La riforma della scuola

Voto in condotta, la rivoluzione per sanare qualcuno dei disastri del '68

Gianluigi Paragone

La decisione del ministro dell’Istruzione Valditara di ripristinare il voto in condotta ha un valore di gran lunga superiore a quello che appare: è il ripristino del senso dei diritti; è un altro passo affinché la scuola torni a pieno titolo nella centralità del controllo sociale, come agente formativo. È ciò che la scuola ormai aveva smarrito trasformando docenti e dirigenti in obiettivi del fallimento genitoriale: «Mio figlio non può andare male a scuola, perché lo vedo studiare».

Il voto in condotta con tanto di bocciatura in caso di 5 diventa un’asticella che tiene in equilibrio i rispettivi ruoli: non tutto sarà ammesso in classe e nell’istituto. Ce n’era bisogno? Direi di sì, alla luce degli episodi sempre più frequenti di bullismo, di menefreghismo e di indifferenza verso chi riveste un ruolo di formazione e di educazione. Non è solo il concetto di “autorità” - che pur in senso largo esiste quanto l’indicazione che la scuola non è un luogo come altri, una estensione cioè del tempo fuori di casa speso con amici e compagni.

 

 

 

Fa specie che il centrosinistra abbia criticato la decisione, perché al di là del posizionamento e della dialettica parlamentare evidenzia che la sinistra non ha fatto i conti con il fallimento di quella cultura sessantottina che ha inquinato i luoghi formativi. La sinistra non riesce a smarcarsi da quel suo impianto ideologico per cui la condotta, il rispetto, le istituzioni (ma potremmo estendere la questione altrove, dalla sicurezza alla Patria) si inspessiscono di valenza. Valditara ha avuto il coraggio di non demordere, convinto- da conoscitore della materia - che destrutturare la scuola significa contribuire a destrutturare la società. Imporre una postura minima a scuola con tanto di conseguenze - dalla bocciatura ad ammende da 500 a 10mila euro - significa inserire gli adolescenti in un percorso adulto, fatto di conseguenze nel caso di scelte non conformi.
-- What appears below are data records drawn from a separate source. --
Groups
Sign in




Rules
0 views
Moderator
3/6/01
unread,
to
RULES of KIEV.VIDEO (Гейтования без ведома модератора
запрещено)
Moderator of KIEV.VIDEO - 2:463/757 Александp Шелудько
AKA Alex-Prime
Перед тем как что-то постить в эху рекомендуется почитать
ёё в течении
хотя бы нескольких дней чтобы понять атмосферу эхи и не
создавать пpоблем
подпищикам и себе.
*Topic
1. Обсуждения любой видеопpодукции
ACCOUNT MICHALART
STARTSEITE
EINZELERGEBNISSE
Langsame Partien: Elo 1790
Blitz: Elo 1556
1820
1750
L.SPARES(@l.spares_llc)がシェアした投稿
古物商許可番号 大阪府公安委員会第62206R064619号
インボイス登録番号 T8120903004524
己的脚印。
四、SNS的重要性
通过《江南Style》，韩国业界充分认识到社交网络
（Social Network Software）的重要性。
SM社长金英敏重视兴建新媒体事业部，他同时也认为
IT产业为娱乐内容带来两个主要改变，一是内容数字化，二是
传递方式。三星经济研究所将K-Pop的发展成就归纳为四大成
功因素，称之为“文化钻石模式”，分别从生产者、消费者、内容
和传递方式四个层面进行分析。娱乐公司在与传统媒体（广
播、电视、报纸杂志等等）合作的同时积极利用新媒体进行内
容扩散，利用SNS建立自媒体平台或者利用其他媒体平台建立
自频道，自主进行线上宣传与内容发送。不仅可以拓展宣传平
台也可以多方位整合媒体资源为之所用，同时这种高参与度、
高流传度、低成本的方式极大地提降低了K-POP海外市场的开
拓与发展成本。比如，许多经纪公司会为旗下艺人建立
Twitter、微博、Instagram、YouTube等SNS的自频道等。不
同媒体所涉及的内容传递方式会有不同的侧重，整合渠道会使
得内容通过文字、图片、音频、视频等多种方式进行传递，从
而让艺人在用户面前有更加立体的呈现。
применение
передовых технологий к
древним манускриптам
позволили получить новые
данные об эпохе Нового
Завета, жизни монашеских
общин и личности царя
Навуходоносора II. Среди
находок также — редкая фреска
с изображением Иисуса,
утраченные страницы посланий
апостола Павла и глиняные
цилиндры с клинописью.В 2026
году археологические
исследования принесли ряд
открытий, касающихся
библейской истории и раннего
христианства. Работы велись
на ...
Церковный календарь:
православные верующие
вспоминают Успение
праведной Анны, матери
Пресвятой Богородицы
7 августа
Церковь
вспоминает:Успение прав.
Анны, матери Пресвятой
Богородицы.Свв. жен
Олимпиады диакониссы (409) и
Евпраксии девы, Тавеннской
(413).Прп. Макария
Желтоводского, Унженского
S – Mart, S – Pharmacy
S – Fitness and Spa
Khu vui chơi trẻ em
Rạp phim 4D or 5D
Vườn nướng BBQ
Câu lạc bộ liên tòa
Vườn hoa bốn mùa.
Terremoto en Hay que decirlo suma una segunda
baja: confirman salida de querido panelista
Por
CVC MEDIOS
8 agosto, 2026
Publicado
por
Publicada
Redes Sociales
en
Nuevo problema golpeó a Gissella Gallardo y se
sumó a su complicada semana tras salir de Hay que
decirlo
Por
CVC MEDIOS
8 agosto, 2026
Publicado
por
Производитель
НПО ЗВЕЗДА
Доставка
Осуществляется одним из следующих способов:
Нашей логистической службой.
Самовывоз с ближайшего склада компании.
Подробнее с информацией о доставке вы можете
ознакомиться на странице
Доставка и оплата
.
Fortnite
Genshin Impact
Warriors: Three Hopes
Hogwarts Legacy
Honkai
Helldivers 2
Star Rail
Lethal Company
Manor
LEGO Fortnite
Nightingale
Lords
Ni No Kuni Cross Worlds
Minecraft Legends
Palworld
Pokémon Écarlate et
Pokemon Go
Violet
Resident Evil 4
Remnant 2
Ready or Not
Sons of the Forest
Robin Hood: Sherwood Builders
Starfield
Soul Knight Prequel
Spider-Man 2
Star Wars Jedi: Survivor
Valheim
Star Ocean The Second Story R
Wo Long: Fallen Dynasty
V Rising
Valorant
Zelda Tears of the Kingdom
Una corretta postura nelle classi e nell’istituto si estende anche in una revisione delle proprie azioni anche fuori, cioè in quel mondo dove non si riesce più a contenere il decadimento del proprio agire: ma sì, tanto... Vale per gli studenti così come per i genitori, complici e alleati ciechi della maleducazione diffusa.

Ovviamente, professori e presidi dovranno essere ancor più strutturati. Anche costoro infatti, negli anni, hanno distorto il rapporto nell’ecosistema scolastico presentandosi come “amici dei ragazzi”. Inconsapevoli che questa torsione li ha col tempo trasformati in soggetti deboli, cioè bersagli. Il “tutti amici” - dalla famiglia alla scuola resetta la funzione dei ruoli e scarica le responsabilità di ciascuno. Non è un caso che la crescita del bullismo e persino della violenza coincida proprio con l’indebolimento degli agenti di controllo sociale. Il voto in condotta non è un amarcord ma una scommessa sul futuro.